Ich schätze Nino auf Anfang fünfzig. Während ich mich, hoffentlich unauffällig, um meine eigene Achse drehe und den Altersdurchschnitt aller anwesenden Personen schätzungsweise ermittle, gehe ich fest davon aus, dass er der Älteste in diesem Raum ist. Also was will er eigentlich hier? Einen kurzen Moment später greift mir Robert an meine Schulter. “Wir sind gleich zurück”, sagt er und schaut mich noch nicht einmal dabei an. Alleine stehe ich mit meinem leeren Whiskyglas an der Wand und bemerke, dass meine Ohrenentzündung soeben ihren Heilunsprozess begonnen hat. Eine Frage lassen Nino und Robert jedoch zurück. Warum koksen sie ohne mich? Nino ist sicher nicht der richtige Name dieses obskuren Typen. Er hat einen dunklen Hautton, wobei ich mir seiner Herkunft trotzdem nicht bewusst bin. Hauptsächlich gehe ich davon aus, dass er Portugiese oder Grieche ist, vielleicht aber auch Italiener, Spanier, Argentinier oder Peruaner. Auf jeden Fall irgendwas Südländisches.

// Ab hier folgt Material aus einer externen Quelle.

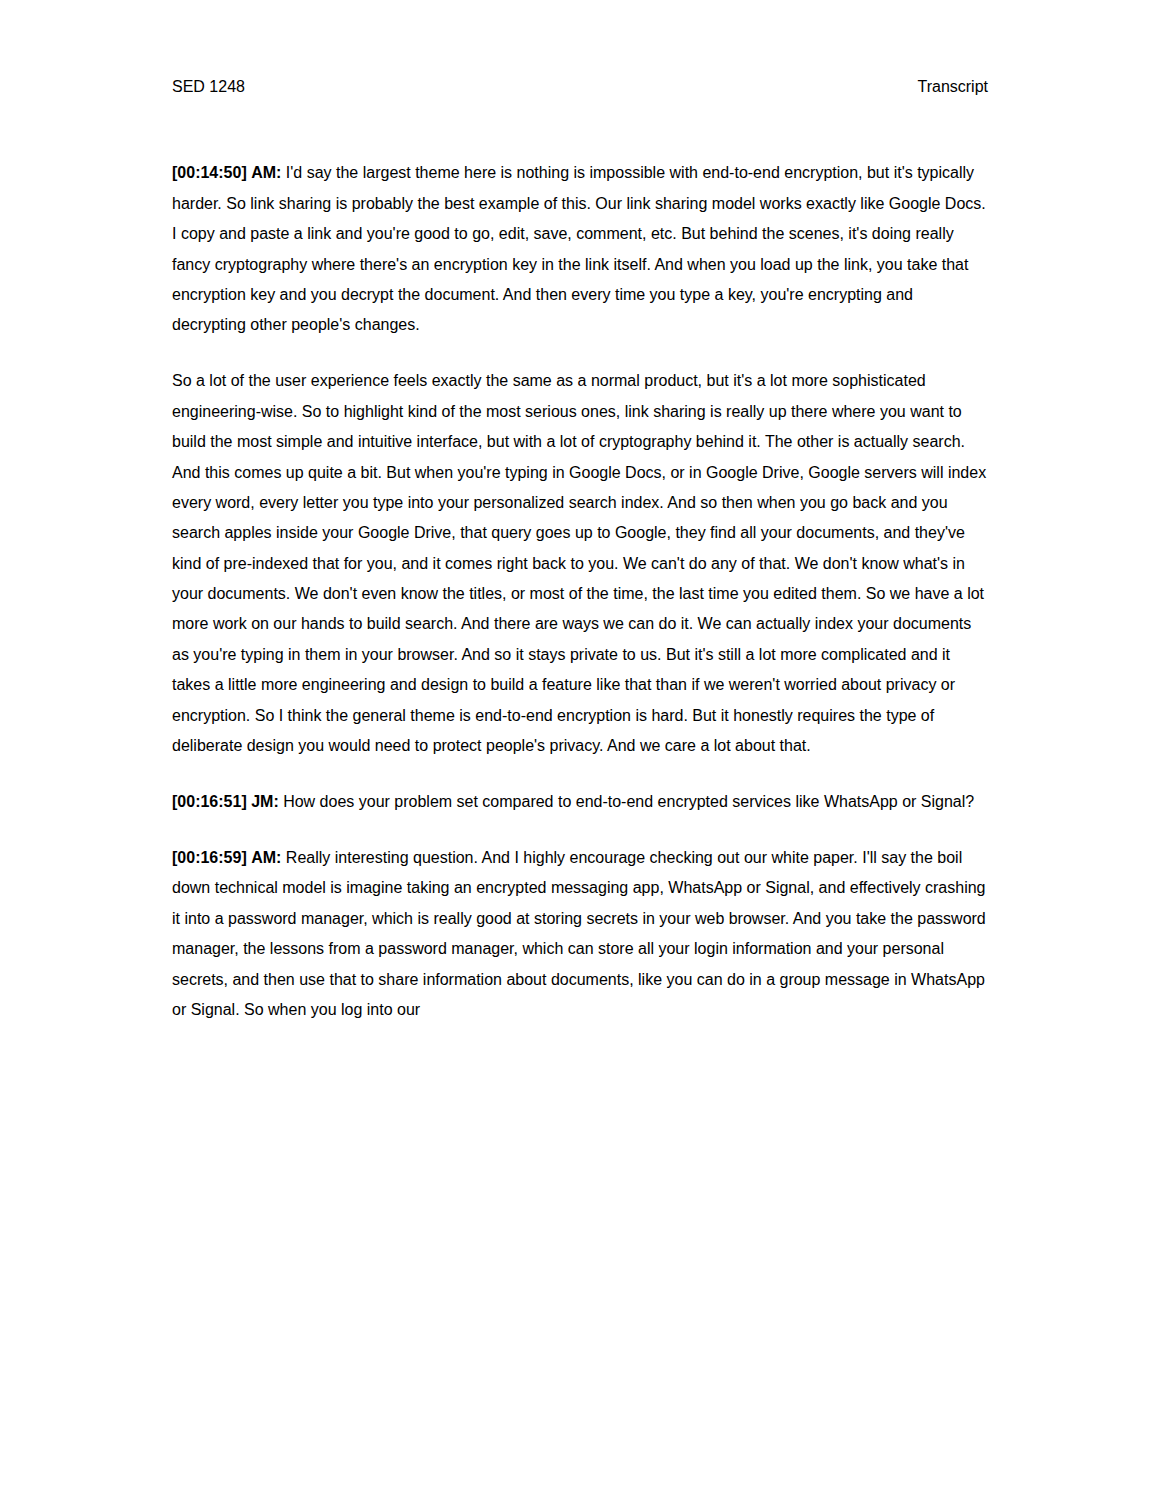SED 1248 Transcript
[00:14:50] AM: I'd say the largest theme here is nothing is impossible with end-to-end encryption, but it's typically harder. So link sharing is probably the best example of this. Our link sharing model works exactly like Google Docs. I copy and paste a link and you're good to go, edit, save, comment, etc. But behind the scenes, it's doing really fancy cryptography where there's an encryption key in the link itself. And when you load up the link, you take that encryption key and you decrypt the document. And then every time you type a key, you're encrypting and decrypting other people's changes.
So a lot of the user experience feels exactly the same as a normal product, but it's a lot more sophisticated engineering-wise. So to highlight kind of the most serious ones, link sharing is really up there where you want to build the most simple and intuitive interface, but with a lot of cryptography behind it. The other is actually search. And this comes up quite a bit. But when you're typing in Google Docs, or in Google Drive, Google servers will index every word, every letter you type into your personalized search index. And so then when you go back and you search apples inside your Google Drive, that query goes up to Google, they find all your documents, and they've kind of pre-indexed that for you, and it comes right back to you. We can't do any of that. We don't know what's in your documents. We don't even know the titles, or most of the time, the last time you edited them. So we have a lot more work on our hands to build search. And there are ways we can do it. We can actually index your documents as you're typing in them in your browser. And so it stays private to us. But it's still a lot more complicated and it takes a little more engineering and design to build a feature like that than if we weren't worried about privacy or encryption. So I think the general theme is end-to-end encryption is hard. But it honestly requires the type of deliberate design you would need to protect people's privacy. And we care a lot about that.
[00:16:51] JM: How does your problem set compared to end-to-end encrypted services like WhatsApp or Signal?
[00:16:59] AM: Really interesting question. And I highly encourage checking out our white paper. I'll say the boil down technical model is imagine taking an encrypted messaging app, WhatsApp or Signal, and effectively crashing it into a password manager, which is really good at storing secrets in your web browser. And you take the password manager, the lessons from a password manager, which can store all your login information and your personal secrets, and then use that to share information about documents, like you can do in a group message in WhatsApp or Signal. So when you log into our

Was ich noch über ihn erfahren habe, ist, dass er weder Führerschein noch Facebook hat und, soweit ich vermuten kann, auch keine Freunde. Moment mal… Keinen Führerschein? Ich frage jemanden, der ich nicht bin, nach seiner Auskunft, fest davon überzeugt, er könne mir eine Antwort replizieren.

“Keinen Führerschein oder keinen Führerschein MEHR?”

Er meint, ich könne die Wahrheit nur ermitteln, wenn ich dem Geheimnis in Eigenregie auflauere. Na gut, denke ich mir und mache meine Schaulustigkeit zur Mission des Abends.